Repeat each entry word for word. Leave any images out of the copy.
━━━ Material for the task
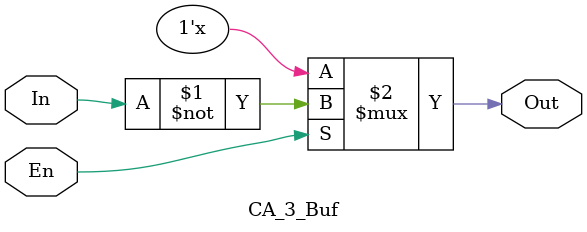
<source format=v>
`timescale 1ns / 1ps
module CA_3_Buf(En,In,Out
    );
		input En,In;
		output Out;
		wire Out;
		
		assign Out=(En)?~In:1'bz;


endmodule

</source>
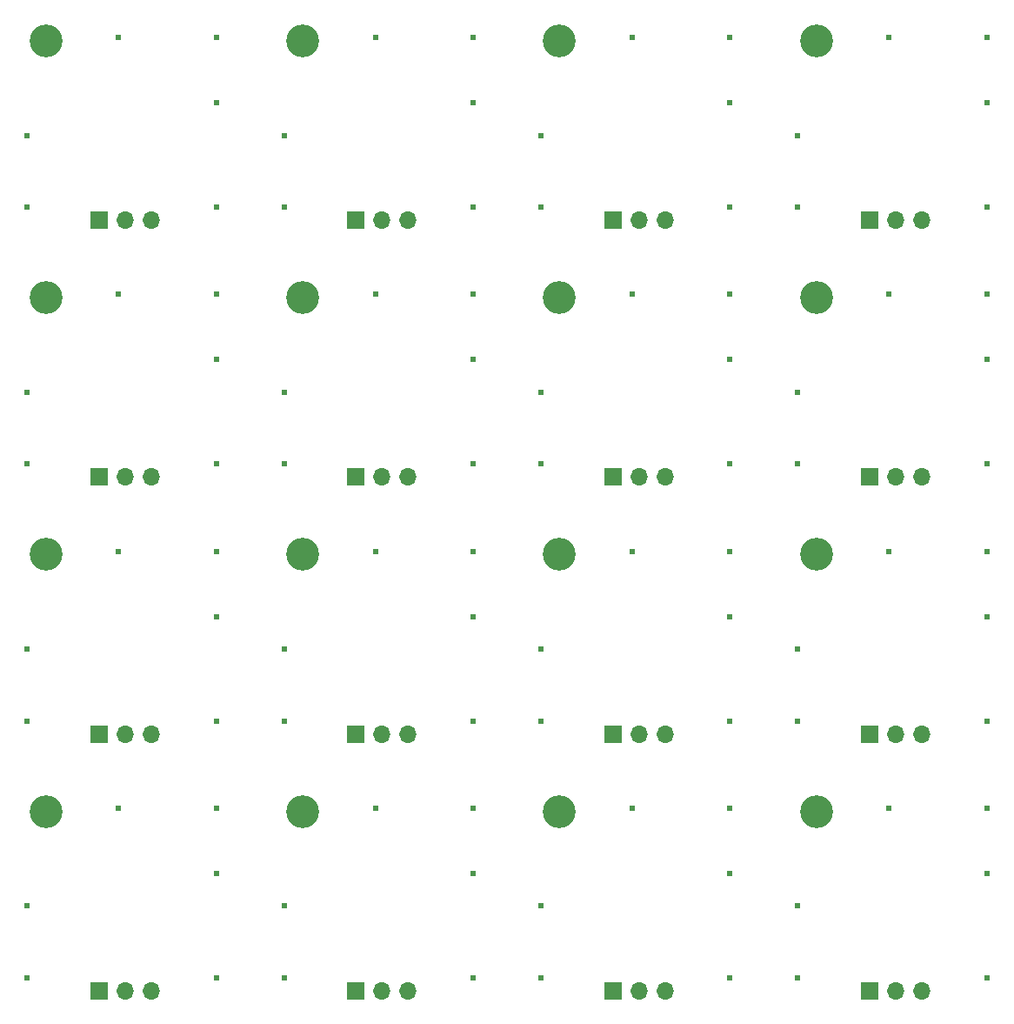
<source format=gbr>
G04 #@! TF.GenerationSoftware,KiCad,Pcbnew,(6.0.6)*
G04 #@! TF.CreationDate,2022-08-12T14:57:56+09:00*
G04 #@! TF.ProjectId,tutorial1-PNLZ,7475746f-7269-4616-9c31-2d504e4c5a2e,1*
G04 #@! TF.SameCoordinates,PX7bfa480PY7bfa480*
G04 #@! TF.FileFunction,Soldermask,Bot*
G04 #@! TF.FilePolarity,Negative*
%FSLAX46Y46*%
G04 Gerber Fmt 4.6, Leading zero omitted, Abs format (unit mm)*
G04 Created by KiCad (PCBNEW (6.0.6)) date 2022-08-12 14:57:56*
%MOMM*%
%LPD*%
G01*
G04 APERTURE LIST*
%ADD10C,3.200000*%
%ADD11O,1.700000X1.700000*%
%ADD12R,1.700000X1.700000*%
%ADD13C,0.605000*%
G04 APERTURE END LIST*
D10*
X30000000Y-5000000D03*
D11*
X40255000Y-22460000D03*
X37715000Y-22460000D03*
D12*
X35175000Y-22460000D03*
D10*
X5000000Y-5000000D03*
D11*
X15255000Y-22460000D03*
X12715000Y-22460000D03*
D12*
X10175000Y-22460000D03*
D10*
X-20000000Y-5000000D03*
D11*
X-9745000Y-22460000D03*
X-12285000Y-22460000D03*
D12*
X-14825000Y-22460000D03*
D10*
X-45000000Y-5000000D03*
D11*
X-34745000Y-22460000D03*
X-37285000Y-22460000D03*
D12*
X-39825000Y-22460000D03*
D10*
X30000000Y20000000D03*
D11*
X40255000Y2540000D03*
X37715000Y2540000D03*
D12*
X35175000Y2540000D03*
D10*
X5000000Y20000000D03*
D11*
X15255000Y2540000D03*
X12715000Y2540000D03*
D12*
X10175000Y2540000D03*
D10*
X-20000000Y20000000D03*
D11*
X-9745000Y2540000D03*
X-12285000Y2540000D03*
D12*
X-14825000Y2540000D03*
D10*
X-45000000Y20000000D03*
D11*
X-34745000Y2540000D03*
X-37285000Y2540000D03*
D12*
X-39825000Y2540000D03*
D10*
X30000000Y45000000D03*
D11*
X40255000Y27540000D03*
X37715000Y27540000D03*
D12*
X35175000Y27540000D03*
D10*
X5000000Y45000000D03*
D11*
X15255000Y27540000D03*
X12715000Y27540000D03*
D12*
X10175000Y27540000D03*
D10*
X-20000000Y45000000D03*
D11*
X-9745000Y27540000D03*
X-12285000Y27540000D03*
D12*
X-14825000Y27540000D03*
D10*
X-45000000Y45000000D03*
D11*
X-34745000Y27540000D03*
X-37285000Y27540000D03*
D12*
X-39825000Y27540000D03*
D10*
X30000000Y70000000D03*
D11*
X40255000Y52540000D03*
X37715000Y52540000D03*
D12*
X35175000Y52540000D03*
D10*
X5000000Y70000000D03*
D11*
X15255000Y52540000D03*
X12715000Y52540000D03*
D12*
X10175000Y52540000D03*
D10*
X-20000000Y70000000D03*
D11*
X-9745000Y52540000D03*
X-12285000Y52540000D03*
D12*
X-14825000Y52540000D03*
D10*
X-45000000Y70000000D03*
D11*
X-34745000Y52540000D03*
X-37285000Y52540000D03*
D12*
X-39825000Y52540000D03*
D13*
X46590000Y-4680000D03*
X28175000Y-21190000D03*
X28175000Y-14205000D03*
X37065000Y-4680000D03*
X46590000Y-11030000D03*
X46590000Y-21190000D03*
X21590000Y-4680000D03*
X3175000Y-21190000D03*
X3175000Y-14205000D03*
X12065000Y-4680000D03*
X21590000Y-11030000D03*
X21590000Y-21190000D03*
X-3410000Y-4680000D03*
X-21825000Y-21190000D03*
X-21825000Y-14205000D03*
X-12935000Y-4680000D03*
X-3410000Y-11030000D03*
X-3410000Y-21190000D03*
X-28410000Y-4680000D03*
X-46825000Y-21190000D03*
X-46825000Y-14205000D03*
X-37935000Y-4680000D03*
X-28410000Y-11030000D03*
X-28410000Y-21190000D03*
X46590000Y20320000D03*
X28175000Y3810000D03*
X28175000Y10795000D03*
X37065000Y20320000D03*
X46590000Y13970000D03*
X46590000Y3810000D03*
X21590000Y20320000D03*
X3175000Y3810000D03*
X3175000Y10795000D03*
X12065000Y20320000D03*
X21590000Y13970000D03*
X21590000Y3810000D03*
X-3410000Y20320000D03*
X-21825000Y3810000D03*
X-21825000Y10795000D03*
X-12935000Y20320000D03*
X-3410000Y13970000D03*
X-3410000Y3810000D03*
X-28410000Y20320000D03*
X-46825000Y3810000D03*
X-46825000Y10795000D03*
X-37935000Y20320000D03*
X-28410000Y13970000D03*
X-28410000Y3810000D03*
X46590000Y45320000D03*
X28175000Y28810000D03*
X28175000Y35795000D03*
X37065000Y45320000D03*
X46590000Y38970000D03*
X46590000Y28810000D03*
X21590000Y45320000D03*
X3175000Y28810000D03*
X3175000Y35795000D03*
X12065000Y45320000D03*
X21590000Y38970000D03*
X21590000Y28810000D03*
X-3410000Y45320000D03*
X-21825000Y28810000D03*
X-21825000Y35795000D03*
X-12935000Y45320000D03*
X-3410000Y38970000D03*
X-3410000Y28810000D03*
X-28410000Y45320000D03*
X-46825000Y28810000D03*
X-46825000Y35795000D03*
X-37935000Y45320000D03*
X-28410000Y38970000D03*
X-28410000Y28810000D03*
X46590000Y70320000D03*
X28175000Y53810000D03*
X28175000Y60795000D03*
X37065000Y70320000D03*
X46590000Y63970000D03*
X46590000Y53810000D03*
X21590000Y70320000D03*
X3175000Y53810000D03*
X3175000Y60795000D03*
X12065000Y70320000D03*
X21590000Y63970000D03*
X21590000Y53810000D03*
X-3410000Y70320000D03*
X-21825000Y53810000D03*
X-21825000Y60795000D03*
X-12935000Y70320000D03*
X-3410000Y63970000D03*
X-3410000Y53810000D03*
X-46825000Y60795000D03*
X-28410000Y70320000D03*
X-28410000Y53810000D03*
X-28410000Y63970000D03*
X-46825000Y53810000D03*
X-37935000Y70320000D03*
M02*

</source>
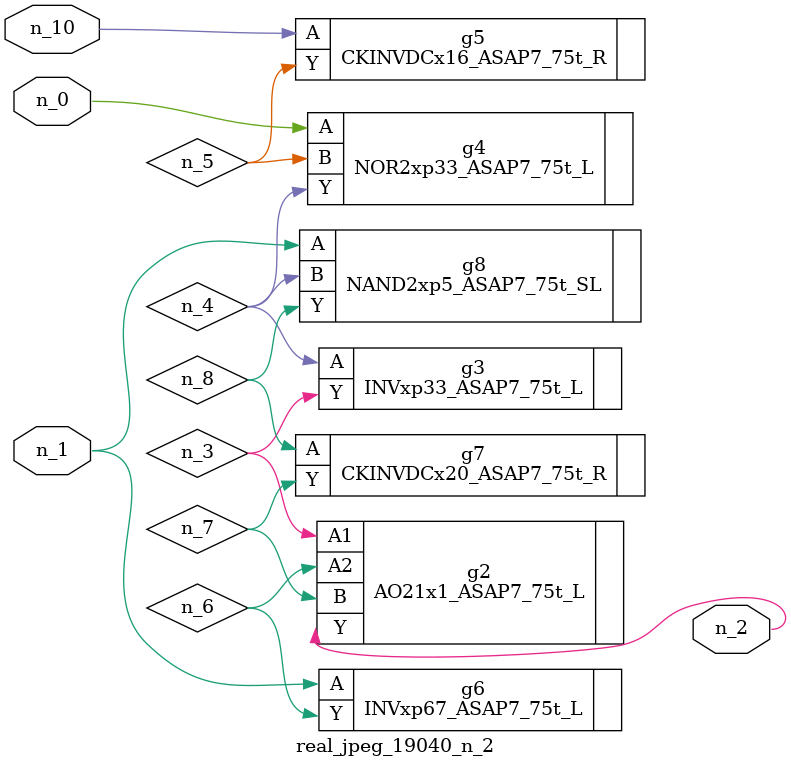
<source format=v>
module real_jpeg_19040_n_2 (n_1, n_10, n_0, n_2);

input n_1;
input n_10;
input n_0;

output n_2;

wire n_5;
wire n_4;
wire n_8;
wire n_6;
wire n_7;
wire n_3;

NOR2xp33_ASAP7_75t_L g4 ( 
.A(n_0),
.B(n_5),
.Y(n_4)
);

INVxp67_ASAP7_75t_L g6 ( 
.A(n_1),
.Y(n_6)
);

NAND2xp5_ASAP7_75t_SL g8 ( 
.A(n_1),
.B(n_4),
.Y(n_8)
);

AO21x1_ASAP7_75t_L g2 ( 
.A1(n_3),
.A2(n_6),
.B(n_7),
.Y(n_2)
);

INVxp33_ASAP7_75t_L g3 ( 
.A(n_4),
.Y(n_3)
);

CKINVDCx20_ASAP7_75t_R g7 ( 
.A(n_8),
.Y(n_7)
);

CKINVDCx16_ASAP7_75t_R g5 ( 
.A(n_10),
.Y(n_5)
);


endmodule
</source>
━━━━━━
→ Exercise answer:
<source format=v>
`timescale 1ns / 1ps
module CA_3_Buf(En,In,Out
    );
		input En,In;
		output Out;
		wire Out;
		
		assign Out=(En)?~In:1'bz;


endmodule

</source>
<source format=gbr>
G04 #@! TF.GenerationSoftware,KiCad,Pcbnew,(6.0.6)*
G04 #@! TF.CreationDate,2022-08-12T14:57:56+09:00*
G04 #@! TF.ProjectId,tutorial1-PNLZ,7475746f-7269-4616-9c31-2d504e4c5a2e,1*
G04 #@! TF.SameCoordinates,PX7bfa480PY7bfa480*
G04 #@! TF.FileFunction,Soldermask,Bot*
G04 #@! TF.FilePolarity,Negative*
%FSLAX46Y46*%
G04 Gerber Fmt 4.6, Leading zero omitted, Abs format (unit mm)*
G04 Created by KiCad (PCBNEW (6.0.6)) date 2022-08-12 14:57:56*
%MOMM*%
%LPD*%
G01*
G04 APERTURE LIST*
%ADD10C,3.200000*%
%ADD11O,1.700000X1.700000*%
%ADD12R,1.700000X1.700000*%
%ADD13C,0.605000*%
G04 APERTURE END LIST*
D10*
X30000000Y-5000000D03*
D11*
X40255000Y-22460000D03*
X37715000Y-22460000D03*
D12*
X35175000Y-22460000D03*
D10*
X5000000Y-5000000D03*
D11*
X15255000Y-22460000D03*
X12715000Y-22460000D03*
D12*
X10175000Y-22460000D03*
D10*
X-20000000Y-5000000D03*
D11*
X-9745000Y-22460000D03*
X-12285000Y-22460000D03*
D12*
X-14825000Y-22460000D03*
D10*
X-45000000Y-5000000D03*
D11*
X-34745000Y-22460000D03*
X-37285000Y-22460000D03*
D12*
X-39825000Y-22460000D03*
D10*
X30000000Y20000000D03*
D11*
X40255000Y2540000D03*
X37715000Y2540000D03*
D12*
X35175000Y2540000D03*
D10*
X5000000Y20000000D03*
D11*
X15255000Y2540000D03*
X12715000Y2540000D03*
D12*
X10175000Y2540000D03*
D10*
X-20000000Y20000000D03*
D11*
X-9745000Y2540000D03*
X-12285000Y2540000D03*
D12*
X-14825000Y2540000D03*
D10*
X-45000000Y20000000D03*
D11*
X-34745000Y2540000D03*
X-37285000Y2540000D03*
D12*
X-39825000Y2540000D03*
D10*
X30000000Y45000000D03*
D11*
X40255000Y27540000D03*
X37715000Y27540000D03*
D12*
X35175000Y27540000D03*
D10*
X5000000Y45000000D03*
D11*
X15255000Y27540000D03*
X12715000Y27540000D03*
D12*
X10175000Y27540000D03*
D10*
X-20000000Y45000000D03*
D11*
X-9745000Y27540000D03*
X-12285000Y27540000D03*
D12*
X-14825000Y27540000D03*
D10*
X-45000000Y45000000D03*
D11*
X-34745000Y27540000D03*
X-37285000Y27540000D03*
D12*
X-39825000Y27540000D03*
D10*
X30000000Y70000000D03*
D11*
X40255000Y52540000D03*
X37715000Y52540000D03*
D12*
X35175000Y52540000D03*
D10*
X5000000Y70000000D03*
D11*
X15255000Y52540000D03*
X12715000Y52540000D03*
D12*
X10175000Y52540000D03*
D10*
X-20000000Y70000000D03*
D11*
X-9745000Y52540000D03*
X-12285000Y52540000D03*
D12*
X-14825000Y52540000D03*
D10*
X-45000000Y70000000D03*
D11*
X-34745000Y52540000D03*
X-37285000Y52540000D03*
D12*
X-39825000Y52540000D03*
D13*
X46590000Y-4680000D03*
X28175000Y-21190000D03*
X28175000Y-14205000D03*
X37065000Y-4680000D03*
X46590000Y-11030000D03*
X46590000Y-21190000D03*
X21590000Y-4680000D03*
X3175000Y-21190000D03*
X3175000Y-14205000D03*
X12065000Y-4680000D03*
X21590000Y-11030000D03*
X21590000Y-21190000D03*
X-3410000Y-4680000D03*
X-21825000Y-21190000D03*
X-21825000Y-14205000D03*
X-12935000Y-4680000D03*
X-3410000Y-11030000D03*
X-3410000Y-21190000D03*
X-28410000Y-4680000D03*
X-46825000Y-21190000D03*
X-46825000Y-14205000D03*
X-37935000Y-4680000D03*
X-28410000Y-11030000D03*
X-28410000Y-21190000D03*
X46590000Y20320000D03*
X28175000Y3810000D03*
X28175000Y10795000D03*
X37065000Y20320000D03*
X46590000Y13970000D03*
X46590000Y3810000D03*
X21590000Y20320000D03*
X3175000Y3810000D03*
X3175000Y10795000D03*
X12065000Y20320000D03*
X21590000Y13970000D03*
X21590000Y3810000D03*
X-3410000Y20320000D03*
X-21825000Y3810000D03*
X-21825000Y10795000D03*
X-12935000Y20320000D03*
X-3410000Y13970000D03*
X-3410000Y3810000D03*
X-28410000Y20320000D03*
X-46825000Y3810000D03*
X-46825000Y10795000D03*
X-37935000Y20320000D03*
X-28410000Y13970000D03*
X-28410000Y3810000D03*
X46590000Y45320000D03*
X28175000Y28810000D03*
X28175000Y35795000D03*
X37065000Y45320000D03*
X46590000Y38970000D03*
X46590000Y28810000D03*
X21590000Y45320000D03*
X3175000Y28810000D03*
X3175000Y35795000D03*
X12065000Y45320000D03*
X21590000Y38970000D03*
X21590000Y28810000D03*
X-3410000Y45320000D03*
X-21825000Y28810000D03*
X-21825000Y35795000D03*
X-12935000Y45320000D03*
X-3410000Y38970000D03*
X-3410000Y28810000D03*
X-28410000Y45320000D03*
X-46825000Y28810000D03*
X-46825000Y35795000D03*
X-37935000Y45320000D03*
X-28410000Y38970000D03*
X-28410000Y28810000D03*
X46590000Y70320000D03*
X28175000Y53810000D03*
X28175000Y60795000D03*
X37065000Y70320000D03*
X46590000Y63970000D03*
X46590000Y53810000D03*
X21590000Y70320000D03*
X3175000Y53810000D03*
X3175000Y60795000D03*
X12065000Y70320000D03*
X21590000Y63970000D03*
X21590000Y53810000D03*
X-3410000Y70320000D03*
X-21825000Y53810000D03*
X-21825000Y60795000D03*
X-12935000Y70320000D03*
X-3410000Y63970000D03*
X-3410000Y53810000D03*
X-46825000Y60795000D03*
X-28410000Y70320000D03*
X-28410000Y53810000D03*
X-28410000Y63970000D03*
X-46825000Y53810000D03*
X-37935000Y70320000D03*
M02*

</source>
<source format=v>
module real_jpeg_19040_n_2 (n_1, n_10, n_0, n_2);

input n_1;
input n_10;
input n_0;

output n_2;

wire n_5;
wire n_4;
wire n_8;
wire n_6;
wire n_7;
wire n_3;

NOR2xp33_ASAP7_75t_L g4 ( 
.A(n_0),
.B(n_5),
.Y(n_4)
);

INVxp67_ASAP7_75t_L g6 ( 
.A(n_1),
.Y(n_6)
);

NAND2xp5_ASAP7_75t_SL g8 ( 
.A(n_1),
.B(n_4),
.Y(n_8)
);

AO21x1_ASAP7_75t_L g2 ( 
.A1(n_3),
.A2(n_6),
.B(n_7),
.Y(n_2)
);

INVxp33_ASAP7_75t_L g3 ( 
.A(n_4),
.Y(n_3)
);

CKINVDCx20_ASAP7_75t_R g7 ( 
.A(n_8),
.Y(n_7)
);

CKINVDCx16_ASAP7_75t_R g5 ( 
.A(n_10),
.Y(n_5)
);


endmodule
</source>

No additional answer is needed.